Her trust awed him. He opened his mouth to reply, but his words were cut off when, with a subtle down-sweep of wings, Azazel landed before them. Claws scraped rubble as he landed. The scent of arrogant pride flowed from his pores. Cade’s nostrils flared, but he met Azazel’s red stare unflinchingly. There was no retreat. There would be no surrender, either.

He brushed the hilt of the dagger tattooed on his chest and touched cold metal. Pulling the weapon free, he imagined how much he’d enjoy plunging it into Azazel’s heart.

The chance of that was slim. The dark shining shield of Azazel’s power encased his demonic body and Cade’s power was a child’s toy in comparison. The best outcome he could hope for in the coming battle was his own death—and Maddie’s.

Red eyes flicked over Maddie’s body. Azazel’s long tail swept out in an arc, brushing softly up against her leg. “My love. My daughter. We are together again.”

She shuddered. “Cade. Do it. Do it now.”

Cade clenched his weapon but could not bring himself to use it.

Azazel extended a hand. “Come, Lilith.”

“I’m not Lilith.”

“You were.” His claw clutched at her arm. “You are. You will be, forevermore.”

“No . . .”

Cade struck. He aimed his first blow at Azazel’s chest, but the blade bounced harmlessly off. The Watcher laughed. Cade slashed at Azazel’s back, his arm, his thigh. His blade made no contact, and the angel-turned-demon hoisted Maddie in his arms.

“Cade! Don’t let him—”

With a vicious curse, Cade swung one last time. This time, his target was Maddie. The blade flashed as it descended, the point trained on her heart. Something in his own heart wrenched as the dark metal connected—

And shattered.

Black iron exploded everywhere. Shards of metal spewed into the air and sparks flashed. Cade stared stupidly at the untouched swath of Maddie’s skin, then at the stumpy hilt he held clutched in his fist. He’d failed. Thank Heaven, Hell, and earth, he’d failed.

Azazel lifted Maddie’s struggling body higher in his arms. He pressed his thickened lips to hers. As she sputtered and gagged, he drew back and gazed down at his descendant with an almost tender smile.

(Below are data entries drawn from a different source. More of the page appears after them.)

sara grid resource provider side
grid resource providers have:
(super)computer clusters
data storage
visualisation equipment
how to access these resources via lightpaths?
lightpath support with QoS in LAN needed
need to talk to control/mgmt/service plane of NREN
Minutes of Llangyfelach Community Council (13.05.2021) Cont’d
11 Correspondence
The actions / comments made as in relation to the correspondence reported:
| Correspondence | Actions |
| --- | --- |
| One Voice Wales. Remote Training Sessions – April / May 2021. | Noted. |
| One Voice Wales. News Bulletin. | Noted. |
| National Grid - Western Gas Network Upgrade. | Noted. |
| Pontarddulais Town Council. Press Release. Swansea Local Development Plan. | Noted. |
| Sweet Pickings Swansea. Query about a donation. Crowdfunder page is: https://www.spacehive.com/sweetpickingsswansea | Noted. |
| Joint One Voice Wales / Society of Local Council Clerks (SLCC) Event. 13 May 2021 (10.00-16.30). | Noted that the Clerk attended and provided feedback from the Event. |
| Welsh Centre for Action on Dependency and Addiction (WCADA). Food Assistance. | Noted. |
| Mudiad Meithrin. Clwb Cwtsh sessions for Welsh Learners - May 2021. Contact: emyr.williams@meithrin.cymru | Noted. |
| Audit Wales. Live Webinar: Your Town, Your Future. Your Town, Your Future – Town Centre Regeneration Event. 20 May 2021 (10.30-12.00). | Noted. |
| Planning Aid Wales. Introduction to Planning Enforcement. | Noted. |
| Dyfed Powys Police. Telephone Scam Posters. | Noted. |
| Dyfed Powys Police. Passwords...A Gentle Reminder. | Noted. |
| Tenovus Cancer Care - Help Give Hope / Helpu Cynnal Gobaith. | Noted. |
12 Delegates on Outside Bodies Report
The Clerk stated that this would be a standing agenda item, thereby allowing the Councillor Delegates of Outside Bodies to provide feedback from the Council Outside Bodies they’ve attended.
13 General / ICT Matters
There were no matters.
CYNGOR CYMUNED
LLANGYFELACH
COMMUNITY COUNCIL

“Let her go,” Cade snarled. “You disgust her.”

Azazel’s head swiveled. “Son of Samyaza, spare me your righteousness. You would have used her as your slave. Now I have her safe.”

“You want her as your own slave.”

“No. Lilith is no slave. She is my lover.”

“Maddie isn’t Lilith. She’s not the daughter you turned into your whore. She’s not your victim. And she never will be. I’ll see to that.”

“Silence!”

A flick of Azazel’s wrist flung Cade into the air. His body slammed against a wall, then flopped to the ground. He tried to rise; he found he couldn’t move.

Azazel lowered Maddie to the ground. She stood rigid at his side as he considered Cade. “The only question is whether to keep you or kill you.”